Kids turn your whole world upside down. You have no idea, but Sarah Connor does.
I’m getting close to my due date and I’m starting to see limbs protruding from my abdomen, and I just don’t think I can explain it further here without chasing the description with vodka and Xanax.
Is our NYC apartment built on an ancient burial ground? You never know! Those evil spirits could call dibs on my kid and make contact with her when I fall asleep with the TV on while breastfeeding. Definitely crossing off Carol Anne from our list of potential names.
Furthering my terror at the creepy clown doll in Poltergeist—oh, did I forget to mention that above?—here we have a walking, talking Chucky doll who has the spirit of a serial killer trapped inside of him. Ever look at your kid’s toys in the dark at 3 a.m.? Do yourself a favor and don’t.

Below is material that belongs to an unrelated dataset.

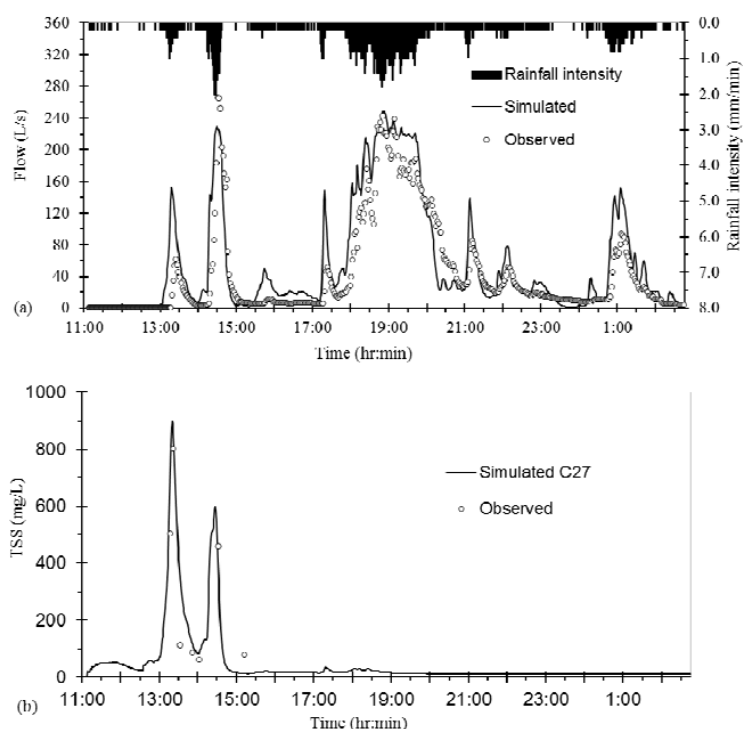
Figure 6. Simulated and observed flow (L/s) ( a ) and TSS concentration (mg/L) ( b ) for the SWMM model calibration on 21 July 2012 including observed rainfall hyetograph.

Twin sociopathic gynecologists who have a collection of medical “tools” that look like medieval torture devices? This is the stuff nightmares are made of. Truly.
Between Wendy’s loving husband suddenly and completely losing his mind and the horrific, raspy “redrum, redrum” warnings from her son…well, just thinking about this movie keeps me up at night. Which isn’t good, considering that I’m already up every 20 minutes to pee.
THE SEVENTH SIGN
“Would you die for him?” That is the question posed to Demi Moore over and over and over again. My answer is a definitive yes…but I’d really prefer not to die during childbirth. Just saying.
Sociopaths are born, not made. So, um, what’s the point of this whole parenting thing? (Editor’s note: While I realize that the first Halloween was a full-on ’70s flick, four of them were made in the ’80s. That franchise is the baby gift that keeps on giving.)
FRIDAY THE 13TH
Sex, drugs, drinking and serial killers. Yeah, my kids are never, ever going to sleep-away camp, and I’m instituting that rule NOW.
What, you don’t think this isn’t a horror movie? Then you apparently haven’t seen it in a while. Never mind the shoulder pads and the sensible, bright-white sneakers paired with a work suit. It’s 28 years later (!), and guess what: Moms are still struggling with the idea—and the reality—of having it all.